How your body responds
One exciting aspect of making these changes is how quickly your body responds. Of major importance, of course, you will escape the long-term impact of the unholy trinity described earlier, preventing the chronic disease that they drive. But you will also notice positive changes that happen much more quickly, as outlined in the book, “Undoctored” by Dr. William Davis. I paraphrase these below (beginning after week 5):
Week +1:
Most notice weight loss within 48 hrs. (fat & retained water)
Symptoms of acid reflux, bowel urgency, and sleep improve by weeks end
Many see improvement in joint pain in fingers, wrists, and elbows
Mood problems (depression, irritability, anxiety), if any, will improve
Appetite drops due to removal of refined grains & sugar
Week +2 to +4:
Many inflammatory symptoms recede, such as asthma, skin rashes, and joint pain in knees and hips
Energy level will increase
Migraine headaches and bloating start to recede
Chronic constipation, if present before, will usually recede
People with autoimmune conditions (ulcerative colitis, Crohn’s disease, rheumatoid arthritis, and psoriasis) will usually start to see improvements
Week +5 to +6:
Energy levels become stabilized at a much higher level
Autoimmune disease symptom improvement continues here and beyond
Enjoy these outcomes, you have earned it!
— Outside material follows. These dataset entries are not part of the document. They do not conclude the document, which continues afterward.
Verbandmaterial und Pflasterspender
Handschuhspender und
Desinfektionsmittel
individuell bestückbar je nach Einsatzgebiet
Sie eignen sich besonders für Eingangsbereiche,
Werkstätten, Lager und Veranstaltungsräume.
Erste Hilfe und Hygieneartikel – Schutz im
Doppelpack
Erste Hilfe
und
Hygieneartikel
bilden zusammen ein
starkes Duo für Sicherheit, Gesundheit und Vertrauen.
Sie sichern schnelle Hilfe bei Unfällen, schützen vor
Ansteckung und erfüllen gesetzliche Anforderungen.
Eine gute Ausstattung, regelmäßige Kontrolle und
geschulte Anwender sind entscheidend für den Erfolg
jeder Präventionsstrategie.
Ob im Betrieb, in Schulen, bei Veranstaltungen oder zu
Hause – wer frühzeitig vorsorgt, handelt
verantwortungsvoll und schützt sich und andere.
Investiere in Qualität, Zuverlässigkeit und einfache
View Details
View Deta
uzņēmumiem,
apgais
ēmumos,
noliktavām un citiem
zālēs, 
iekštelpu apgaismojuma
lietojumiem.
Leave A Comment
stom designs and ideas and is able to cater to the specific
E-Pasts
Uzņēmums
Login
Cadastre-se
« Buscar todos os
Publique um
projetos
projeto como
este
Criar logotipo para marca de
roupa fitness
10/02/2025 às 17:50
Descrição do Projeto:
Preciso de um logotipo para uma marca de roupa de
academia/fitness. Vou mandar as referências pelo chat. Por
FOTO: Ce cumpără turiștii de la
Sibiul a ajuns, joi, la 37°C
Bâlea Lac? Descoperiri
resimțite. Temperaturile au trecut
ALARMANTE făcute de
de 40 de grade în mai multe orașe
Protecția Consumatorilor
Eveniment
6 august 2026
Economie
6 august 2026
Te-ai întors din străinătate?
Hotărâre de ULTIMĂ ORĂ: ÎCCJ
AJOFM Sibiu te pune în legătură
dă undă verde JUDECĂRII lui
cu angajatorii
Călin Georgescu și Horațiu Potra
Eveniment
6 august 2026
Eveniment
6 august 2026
Thanks for reading.
Note: Based on the writings of many Functional Medicine doctors and researchers, including Daniel Trevor (Unholy Trinity), Drs. Mark Hyman (Young Forever), Monica Aggarwal (Body on Fire), Benjamin Birman (Why We Get Sick), Georgia Ede (Change Your Diet, Change Your Mind), William Davis (Undoctored), Catherine Shanahan (Dark Calories), David Perlmutter (Grain Brain), and Casey Means (Good Energy).